= Your tasks =
1. According to the blog post, what was "originalspirit" before it became the current subdomain?
2. Return the passage of the blog post from "Before this blog, I" up to and including "for a website.", copied word for word.
3. Render this sentence from the blog post in Spanish: "Bear Blog was a blessing to find."

= Source document =
Internet Identity Indecision
I love alliterations.
Before this blog, I spent weeks figuring out a website name and theme and how I wanted people to refer to me. Bear Blog was a blessing to find. It's simple and what I wanted for a website.
Anyway, I realized I was circling an old wound. My current subdomain, "originalspirit," was an old Instagram username I had, but I was teased for it by this one kid in class.
Since then, I guess I kinda like "purified" my online presence. My usernames after that became less and less personal and devoid of any thought. I started using my initials with some number variation for everything. I didn't like it, but I was teased for trying something different, so it felt safer.
I hate having lived behind these uninspired online presences. They never felt like me even though it was. Just a filtered, surface level version of who I am.
I still used some unique usernames when I would rather be anonymous, but even those were uninspired and generic.
Because I never felt like those usernames were me, I never felt like I could express myself even in those anonymous spaces.
This blog is a bit of exposure therapy I guess. Reclaiming that old moniker and saying things I haven't shared online before.
Even if I feel like I'm not like fully expressing myself, I have to realize that this is new to me and I have or had this idea of what it would look like if I was expressive online, but this is the reality. It's not some big thing where I'm going to get some achievement and confetti for posting. The posts are just gonna exist online.
Anyway, I was doing a thing of posting every other day, but I forgot to post yesterday until like 15 minutes before midnight and that's okay. I only did that because my first 3 posts ended up being posted like that I wanted to see how long I could maintain that.
I'm still trying to figure out what works for this whole blogging thing. I imagine I might try to have some sort of routine eventually, but until then I'm just gonna post when inspiration strikes. Or for motivation to flesh out some other ideas I have, like this one.

Stored data:
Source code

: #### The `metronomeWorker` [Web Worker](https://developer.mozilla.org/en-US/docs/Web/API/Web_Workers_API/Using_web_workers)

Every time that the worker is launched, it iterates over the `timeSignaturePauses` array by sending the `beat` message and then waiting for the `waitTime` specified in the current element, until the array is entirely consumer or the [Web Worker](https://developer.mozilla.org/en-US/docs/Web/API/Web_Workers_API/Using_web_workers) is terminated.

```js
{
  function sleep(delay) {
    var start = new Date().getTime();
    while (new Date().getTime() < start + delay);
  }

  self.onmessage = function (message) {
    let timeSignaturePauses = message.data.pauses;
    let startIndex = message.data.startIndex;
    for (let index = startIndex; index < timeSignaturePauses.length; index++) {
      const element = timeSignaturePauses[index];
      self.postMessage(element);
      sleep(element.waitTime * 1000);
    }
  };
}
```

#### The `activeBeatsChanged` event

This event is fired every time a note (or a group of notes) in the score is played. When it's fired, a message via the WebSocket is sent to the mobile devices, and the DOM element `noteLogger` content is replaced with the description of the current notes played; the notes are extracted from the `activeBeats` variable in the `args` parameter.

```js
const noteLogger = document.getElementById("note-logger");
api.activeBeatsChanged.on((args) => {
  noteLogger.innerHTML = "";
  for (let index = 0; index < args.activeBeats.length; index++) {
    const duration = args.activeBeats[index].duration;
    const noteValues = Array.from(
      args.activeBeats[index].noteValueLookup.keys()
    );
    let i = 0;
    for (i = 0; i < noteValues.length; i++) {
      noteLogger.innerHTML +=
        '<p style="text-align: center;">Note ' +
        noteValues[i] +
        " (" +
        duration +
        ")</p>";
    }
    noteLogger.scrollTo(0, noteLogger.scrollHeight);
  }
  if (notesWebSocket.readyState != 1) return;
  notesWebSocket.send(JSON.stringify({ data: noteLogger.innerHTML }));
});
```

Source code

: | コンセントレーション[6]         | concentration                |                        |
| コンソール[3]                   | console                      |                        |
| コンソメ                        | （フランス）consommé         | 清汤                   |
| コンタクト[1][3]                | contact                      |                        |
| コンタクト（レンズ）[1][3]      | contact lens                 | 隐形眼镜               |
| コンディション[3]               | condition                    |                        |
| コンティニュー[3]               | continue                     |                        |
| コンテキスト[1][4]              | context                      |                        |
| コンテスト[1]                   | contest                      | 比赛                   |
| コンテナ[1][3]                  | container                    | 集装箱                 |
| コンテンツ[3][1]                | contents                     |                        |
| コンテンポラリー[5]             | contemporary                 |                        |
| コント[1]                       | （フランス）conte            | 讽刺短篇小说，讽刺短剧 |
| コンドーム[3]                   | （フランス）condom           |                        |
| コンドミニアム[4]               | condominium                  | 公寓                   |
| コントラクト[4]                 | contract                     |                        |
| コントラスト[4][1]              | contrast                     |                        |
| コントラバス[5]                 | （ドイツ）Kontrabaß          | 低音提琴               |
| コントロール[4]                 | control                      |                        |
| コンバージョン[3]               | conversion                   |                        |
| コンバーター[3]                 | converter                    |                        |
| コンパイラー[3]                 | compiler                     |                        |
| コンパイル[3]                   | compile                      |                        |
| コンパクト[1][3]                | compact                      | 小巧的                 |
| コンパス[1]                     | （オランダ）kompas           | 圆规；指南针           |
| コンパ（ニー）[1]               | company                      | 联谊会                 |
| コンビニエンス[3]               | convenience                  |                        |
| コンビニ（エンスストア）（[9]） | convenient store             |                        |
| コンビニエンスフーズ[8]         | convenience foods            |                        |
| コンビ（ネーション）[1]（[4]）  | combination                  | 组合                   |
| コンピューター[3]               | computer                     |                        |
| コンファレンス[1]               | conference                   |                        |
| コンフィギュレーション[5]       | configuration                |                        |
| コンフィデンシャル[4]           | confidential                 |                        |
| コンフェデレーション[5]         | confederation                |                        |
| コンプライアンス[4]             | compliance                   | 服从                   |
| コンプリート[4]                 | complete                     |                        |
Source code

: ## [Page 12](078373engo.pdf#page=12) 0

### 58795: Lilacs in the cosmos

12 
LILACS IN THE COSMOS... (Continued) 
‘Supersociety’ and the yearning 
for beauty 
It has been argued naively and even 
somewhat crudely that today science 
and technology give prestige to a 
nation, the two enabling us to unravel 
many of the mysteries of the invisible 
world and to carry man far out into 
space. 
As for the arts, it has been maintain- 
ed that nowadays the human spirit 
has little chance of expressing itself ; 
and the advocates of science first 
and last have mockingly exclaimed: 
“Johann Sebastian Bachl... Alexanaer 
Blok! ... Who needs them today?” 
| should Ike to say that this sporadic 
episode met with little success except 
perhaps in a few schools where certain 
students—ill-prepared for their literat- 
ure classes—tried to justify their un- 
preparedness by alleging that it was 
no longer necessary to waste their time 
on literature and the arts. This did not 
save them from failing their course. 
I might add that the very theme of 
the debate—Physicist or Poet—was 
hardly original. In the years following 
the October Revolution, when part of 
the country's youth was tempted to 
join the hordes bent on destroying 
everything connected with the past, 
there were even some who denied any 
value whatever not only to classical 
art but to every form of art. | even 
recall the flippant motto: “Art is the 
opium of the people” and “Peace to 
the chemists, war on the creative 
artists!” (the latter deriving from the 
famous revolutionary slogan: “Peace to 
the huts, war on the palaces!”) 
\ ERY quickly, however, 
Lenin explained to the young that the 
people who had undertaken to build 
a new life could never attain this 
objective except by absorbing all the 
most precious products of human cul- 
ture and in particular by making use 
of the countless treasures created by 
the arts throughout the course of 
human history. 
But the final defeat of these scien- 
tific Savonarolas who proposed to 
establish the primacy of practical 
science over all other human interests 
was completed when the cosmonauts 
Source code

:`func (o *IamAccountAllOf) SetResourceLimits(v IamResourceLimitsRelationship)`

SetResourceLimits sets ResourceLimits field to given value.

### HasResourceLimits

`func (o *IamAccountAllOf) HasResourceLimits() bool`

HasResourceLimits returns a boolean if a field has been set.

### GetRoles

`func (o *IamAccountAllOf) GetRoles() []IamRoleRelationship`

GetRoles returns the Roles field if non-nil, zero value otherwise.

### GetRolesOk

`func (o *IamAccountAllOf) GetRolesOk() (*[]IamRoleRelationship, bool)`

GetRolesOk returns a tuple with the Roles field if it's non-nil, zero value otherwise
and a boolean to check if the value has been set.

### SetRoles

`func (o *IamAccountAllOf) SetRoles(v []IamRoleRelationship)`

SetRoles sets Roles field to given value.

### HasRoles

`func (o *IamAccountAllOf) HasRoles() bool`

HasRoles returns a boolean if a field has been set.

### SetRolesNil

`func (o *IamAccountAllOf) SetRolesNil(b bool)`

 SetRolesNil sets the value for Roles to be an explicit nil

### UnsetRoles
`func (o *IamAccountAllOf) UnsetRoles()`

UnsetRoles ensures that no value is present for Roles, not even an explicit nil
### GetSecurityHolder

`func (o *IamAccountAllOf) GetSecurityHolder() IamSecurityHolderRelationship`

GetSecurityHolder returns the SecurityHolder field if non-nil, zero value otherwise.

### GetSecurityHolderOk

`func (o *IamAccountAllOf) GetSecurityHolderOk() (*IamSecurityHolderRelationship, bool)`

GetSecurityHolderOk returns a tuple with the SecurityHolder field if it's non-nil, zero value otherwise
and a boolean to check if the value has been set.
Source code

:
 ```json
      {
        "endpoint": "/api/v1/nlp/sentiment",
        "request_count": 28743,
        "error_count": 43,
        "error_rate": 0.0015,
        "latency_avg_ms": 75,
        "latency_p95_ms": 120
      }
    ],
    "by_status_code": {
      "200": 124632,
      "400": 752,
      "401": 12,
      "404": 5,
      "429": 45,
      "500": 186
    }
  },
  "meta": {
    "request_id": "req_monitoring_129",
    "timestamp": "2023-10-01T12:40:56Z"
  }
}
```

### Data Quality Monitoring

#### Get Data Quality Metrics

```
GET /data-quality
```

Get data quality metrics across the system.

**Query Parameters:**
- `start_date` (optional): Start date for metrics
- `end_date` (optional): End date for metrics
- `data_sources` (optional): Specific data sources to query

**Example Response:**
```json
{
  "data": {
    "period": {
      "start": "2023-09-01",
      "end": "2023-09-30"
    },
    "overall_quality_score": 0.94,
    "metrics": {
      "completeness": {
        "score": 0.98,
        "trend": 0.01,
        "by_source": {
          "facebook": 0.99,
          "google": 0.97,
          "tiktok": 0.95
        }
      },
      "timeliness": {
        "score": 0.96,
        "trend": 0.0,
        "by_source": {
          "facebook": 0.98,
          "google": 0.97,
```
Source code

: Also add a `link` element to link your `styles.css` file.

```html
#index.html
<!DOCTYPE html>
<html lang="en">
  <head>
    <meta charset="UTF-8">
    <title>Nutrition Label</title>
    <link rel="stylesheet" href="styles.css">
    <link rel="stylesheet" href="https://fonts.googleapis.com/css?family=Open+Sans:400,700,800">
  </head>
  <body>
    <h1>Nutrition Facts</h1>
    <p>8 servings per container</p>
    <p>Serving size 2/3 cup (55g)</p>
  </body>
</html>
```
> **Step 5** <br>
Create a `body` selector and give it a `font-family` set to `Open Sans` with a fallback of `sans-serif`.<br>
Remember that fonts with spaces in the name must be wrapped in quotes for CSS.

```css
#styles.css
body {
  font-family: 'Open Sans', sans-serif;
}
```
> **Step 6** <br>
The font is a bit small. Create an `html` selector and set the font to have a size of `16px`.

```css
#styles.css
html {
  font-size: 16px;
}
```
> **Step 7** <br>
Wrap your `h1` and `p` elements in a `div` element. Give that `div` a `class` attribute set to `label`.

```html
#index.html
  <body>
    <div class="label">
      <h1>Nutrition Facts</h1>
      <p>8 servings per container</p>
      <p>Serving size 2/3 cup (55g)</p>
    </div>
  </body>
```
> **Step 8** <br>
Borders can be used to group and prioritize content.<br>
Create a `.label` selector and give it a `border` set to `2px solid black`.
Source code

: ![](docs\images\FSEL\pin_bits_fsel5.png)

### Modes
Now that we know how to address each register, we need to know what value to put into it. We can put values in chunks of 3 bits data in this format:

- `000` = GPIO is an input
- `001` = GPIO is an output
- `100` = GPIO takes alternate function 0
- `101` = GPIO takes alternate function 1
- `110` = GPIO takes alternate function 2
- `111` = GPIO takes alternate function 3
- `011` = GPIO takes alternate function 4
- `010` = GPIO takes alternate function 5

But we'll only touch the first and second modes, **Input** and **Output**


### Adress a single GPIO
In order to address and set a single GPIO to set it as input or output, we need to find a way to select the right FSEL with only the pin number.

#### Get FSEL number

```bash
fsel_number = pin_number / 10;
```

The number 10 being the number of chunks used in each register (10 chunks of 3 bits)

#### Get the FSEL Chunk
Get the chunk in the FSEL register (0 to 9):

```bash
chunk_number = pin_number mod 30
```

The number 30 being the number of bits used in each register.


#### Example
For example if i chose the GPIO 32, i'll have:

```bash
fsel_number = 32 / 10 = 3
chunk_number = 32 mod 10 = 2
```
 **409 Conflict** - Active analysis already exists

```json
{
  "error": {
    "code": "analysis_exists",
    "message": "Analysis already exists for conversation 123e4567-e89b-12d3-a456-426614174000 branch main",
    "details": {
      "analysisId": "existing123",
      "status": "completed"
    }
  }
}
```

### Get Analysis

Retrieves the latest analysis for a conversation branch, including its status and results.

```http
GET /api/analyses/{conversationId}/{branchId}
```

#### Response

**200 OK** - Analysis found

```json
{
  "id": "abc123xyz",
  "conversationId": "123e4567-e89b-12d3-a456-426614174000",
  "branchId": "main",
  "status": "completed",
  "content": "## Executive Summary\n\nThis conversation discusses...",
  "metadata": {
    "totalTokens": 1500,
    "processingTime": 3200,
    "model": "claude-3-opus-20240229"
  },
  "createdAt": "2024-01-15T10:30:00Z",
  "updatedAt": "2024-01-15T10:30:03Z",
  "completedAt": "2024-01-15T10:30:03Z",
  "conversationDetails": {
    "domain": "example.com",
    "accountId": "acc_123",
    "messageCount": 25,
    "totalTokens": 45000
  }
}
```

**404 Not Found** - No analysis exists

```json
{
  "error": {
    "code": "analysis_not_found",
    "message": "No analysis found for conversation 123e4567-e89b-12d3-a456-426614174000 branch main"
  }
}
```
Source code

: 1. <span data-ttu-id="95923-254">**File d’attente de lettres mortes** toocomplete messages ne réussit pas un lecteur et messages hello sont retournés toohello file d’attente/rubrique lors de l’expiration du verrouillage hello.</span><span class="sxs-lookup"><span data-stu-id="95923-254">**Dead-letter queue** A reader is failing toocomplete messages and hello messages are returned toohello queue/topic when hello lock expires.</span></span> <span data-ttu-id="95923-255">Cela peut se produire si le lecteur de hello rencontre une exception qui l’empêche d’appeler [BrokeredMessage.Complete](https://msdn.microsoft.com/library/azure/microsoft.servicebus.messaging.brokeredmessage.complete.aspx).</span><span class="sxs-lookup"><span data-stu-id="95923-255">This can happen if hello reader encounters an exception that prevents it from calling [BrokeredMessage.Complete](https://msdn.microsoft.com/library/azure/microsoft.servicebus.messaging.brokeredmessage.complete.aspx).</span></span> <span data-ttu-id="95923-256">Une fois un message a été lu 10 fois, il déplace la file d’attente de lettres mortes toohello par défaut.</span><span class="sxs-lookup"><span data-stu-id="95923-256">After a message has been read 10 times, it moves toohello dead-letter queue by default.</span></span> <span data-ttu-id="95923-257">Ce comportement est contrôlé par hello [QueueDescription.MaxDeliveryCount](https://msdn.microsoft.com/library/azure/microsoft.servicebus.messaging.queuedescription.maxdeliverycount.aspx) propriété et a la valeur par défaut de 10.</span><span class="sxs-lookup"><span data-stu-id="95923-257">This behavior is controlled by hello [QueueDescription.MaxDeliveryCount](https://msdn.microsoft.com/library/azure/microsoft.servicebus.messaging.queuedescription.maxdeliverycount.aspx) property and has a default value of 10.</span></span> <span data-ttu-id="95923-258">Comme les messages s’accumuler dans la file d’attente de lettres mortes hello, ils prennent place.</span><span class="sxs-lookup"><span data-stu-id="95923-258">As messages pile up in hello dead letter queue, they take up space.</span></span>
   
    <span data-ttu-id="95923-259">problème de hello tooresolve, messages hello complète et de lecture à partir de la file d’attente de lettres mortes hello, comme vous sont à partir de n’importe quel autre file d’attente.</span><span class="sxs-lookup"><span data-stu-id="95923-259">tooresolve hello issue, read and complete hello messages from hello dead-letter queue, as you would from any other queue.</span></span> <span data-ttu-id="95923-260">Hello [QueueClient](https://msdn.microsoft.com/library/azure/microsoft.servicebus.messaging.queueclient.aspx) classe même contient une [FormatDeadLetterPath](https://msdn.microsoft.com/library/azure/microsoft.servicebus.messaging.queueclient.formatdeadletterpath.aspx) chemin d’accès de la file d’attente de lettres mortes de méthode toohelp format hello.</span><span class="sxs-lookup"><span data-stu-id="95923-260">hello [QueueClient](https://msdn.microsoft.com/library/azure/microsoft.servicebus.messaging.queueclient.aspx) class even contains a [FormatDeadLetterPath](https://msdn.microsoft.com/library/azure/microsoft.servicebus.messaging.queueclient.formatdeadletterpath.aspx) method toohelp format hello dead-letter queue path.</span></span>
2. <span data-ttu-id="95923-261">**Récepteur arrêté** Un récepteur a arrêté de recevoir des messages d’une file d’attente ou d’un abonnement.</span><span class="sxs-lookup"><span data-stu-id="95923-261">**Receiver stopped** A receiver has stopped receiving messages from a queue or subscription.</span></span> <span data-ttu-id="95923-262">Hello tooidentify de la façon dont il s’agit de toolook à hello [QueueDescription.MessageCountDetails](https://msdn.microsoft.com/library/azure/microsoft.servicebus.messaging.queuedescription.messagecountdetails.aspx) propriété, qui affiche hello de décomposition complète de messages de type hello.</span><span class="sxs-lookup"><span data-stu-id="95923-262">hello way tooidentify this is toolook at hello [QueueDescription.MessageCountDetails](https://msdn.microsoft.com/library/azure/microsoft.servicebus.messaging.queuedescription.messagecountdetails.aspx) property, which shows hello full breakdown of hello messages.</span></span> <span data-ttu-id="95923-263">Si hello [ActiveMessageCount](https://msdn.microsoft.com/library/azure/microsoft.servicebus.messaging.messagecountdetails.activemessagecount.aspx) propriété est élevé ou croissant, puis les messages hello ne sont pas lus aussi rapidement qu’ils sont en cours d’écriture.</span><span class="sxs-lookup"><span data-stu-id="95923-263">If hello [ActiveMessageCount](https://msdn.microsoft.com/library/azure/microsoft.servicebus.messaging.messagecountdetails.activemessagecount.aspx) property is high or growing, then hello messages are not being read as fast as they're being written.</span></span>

= Response list =
1. It was an old Instagram username.

2.
Before this blog, I spent weeks figuring out a website name and theme and how I wanted people to refer to me. Bear Blog was a blessing to find. It's simple and what I wanted for a website.

3. Encontrar Bear Blog fue una bendición.